* [Instructions to follow]:
Only one stretch of the records below is wanted: the lines from the one holding "immunohistochemical staining of" through the one holding "micrograph is of". Return it exactly, both ends included.
#### Provided records ####
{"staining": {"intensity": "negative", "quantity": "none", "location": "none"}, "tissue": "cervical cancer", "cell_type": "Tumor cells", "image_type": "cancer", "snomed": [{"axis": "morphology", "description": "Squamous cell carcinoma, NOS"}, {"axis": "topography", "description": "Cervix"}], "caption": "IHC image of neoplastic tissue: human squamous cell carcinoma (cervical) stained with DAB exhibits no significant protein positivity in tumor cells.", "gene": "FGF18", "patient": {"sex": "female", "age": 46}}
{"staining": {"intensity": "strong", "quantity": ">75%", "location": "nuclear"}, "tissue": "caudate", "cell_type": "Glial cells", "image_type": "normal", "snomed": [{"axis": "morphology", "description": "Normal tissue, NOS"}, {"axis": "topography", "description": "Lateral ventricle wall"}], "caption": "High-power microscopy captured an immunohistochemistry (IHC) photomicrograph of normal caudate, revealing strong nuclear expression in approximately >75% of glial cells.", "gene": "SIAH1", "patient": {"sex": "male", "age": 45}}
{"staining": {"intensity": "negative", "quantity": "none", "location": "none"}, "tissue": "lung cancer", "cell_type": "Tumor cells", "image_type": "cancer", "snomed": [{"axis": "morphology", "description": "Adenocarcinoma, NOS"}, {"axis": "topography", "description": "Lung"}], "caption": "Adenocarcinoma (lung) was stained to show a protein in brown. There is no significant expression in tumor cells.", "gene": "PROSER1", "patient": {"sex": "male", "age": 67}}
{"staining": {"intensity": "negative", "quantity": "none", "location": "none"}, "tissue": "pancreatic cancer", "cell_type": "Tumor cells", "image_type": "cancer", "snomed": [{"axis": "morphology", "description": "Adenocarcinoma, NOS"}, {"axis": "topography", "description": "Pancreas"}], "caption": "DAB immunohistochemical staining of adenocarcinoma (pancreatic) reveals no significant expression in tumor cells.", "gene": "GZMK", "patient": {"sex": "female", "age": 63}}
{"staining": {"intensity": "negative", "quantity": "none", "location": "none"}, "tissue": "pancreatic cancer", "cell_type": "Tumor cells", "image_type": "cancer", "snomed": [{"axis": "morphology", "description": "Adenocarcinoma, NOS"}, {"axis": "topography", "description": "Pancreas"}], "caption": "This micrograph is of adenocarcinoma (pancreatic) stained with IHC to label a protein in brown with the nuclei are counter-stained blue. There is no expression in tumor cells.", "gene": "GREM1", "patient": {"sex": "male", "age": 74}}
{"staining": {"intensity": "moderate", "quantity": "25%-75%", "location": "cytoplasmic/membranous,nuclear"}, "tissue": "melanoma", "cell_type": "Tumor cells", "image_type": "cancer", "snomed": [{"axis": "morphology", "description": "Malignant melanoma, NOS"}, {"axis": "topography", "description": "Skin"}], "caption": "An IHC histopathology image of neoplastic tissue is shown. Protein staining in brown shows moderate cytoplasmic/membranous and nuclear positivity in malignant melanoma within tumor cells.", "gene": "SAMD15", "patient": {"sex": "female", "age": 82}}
####
* [Result]:
{"staining": {"intensity": "negative", "quantity": "none", "location": "none"}, "tissue": "pancreatic cancer", "cell_type": "Tumor cells", "image_type": "cancer", "snomed": [{"axis": "morphology", "description": "Adenocarcinoma, NOS"}, {"axis": "topography", "description": "Pancreas"}], "caption": "DAB immunohistochemical staining of adenocarcinoma (pancreatic) reveals no significant expression in tumor cells.", "gene": "GZMK", "patient": {"sex": "female", "age": 63}}
{"staining": {"intensity": "negative", "quantity": "none", "location": "none"}, "tissue": "pancreatic cancer", "cell_type": "Tumor cells", "image_type": "cancer", "snomed": [{"axis": "morphology", "description": "Adenocarcinoma, NOS"}, {"axis": "topography", "description": "Pancreas"}], "caption": "This micrograph is of adenocarcinoma (pancreatic) stained with IHC to label a protein in brown with the nuclei are counter-stained blue. There is no expression in tumor cells.", "gene": "GREM1", "patient": {"sex": "male", "age": 74}}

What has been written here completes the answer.